At the risk of sounding like I know what I'm talking about....
There's a difference between vacant and unoccupied. You should read your policy and see if it has a "vacancy" exclusion/limitation or if it has a "vacant/unoccupied" exclusion/limitation.
Vacant means it's empty. Nothing there.
Unoccupied means there's all the "stuff" needed to run a household (generally means a bed, bedding, dishes, utensils) but YOU aren't there for an extended period of time.
(However, if your home is "unoccupied" but you have made somewhere else your permanent mailing address, then you have probably kicked you house back into vacant status. )
While many insurance policies read similarly, many companies add their own exclusions, nearly every company interprets things their own way, state laws can vary significantly and insurance is regulated at the state level, so there's 50 different sets of rules out there for the way insurance works.

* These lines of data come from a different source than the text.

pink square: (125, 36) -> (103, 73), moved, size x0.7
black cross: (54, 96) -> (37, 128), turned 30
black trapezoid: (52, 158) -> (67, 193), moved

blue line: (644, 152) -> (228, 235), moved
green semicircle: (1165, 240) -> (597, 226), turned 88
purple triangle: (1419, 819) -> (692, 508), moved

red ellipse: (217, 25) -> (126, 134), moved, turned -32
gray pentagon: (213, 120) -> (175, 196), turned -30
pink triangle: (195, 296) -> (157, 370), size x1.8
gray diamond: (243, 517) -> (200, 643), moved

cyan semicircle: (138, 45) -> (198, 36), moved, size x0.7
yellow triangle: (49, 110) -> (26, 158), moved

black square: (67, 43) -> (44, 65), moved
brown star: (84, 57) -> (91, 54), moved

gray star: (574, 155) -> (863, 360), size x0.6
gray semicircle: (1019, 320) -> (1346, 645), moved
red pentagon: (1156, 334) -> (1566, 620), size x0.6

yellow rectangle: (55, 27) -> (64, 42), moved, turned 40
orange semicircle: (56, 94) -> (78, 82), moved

Which is all a long-winded way of saying pretty much no one can tell you how YOUR policy is going to respond, except your agent and/or company. If they tell you something, get it in writing - because there's no guarantee that the claims dept sees things the same way.
Secondary homes and vacant homes are rated at a MUCH higher cost per thousand of coverage, so it pays to have the home classified as a primary dwelling -- but if the claim is going to be denied - you haven't saved anything.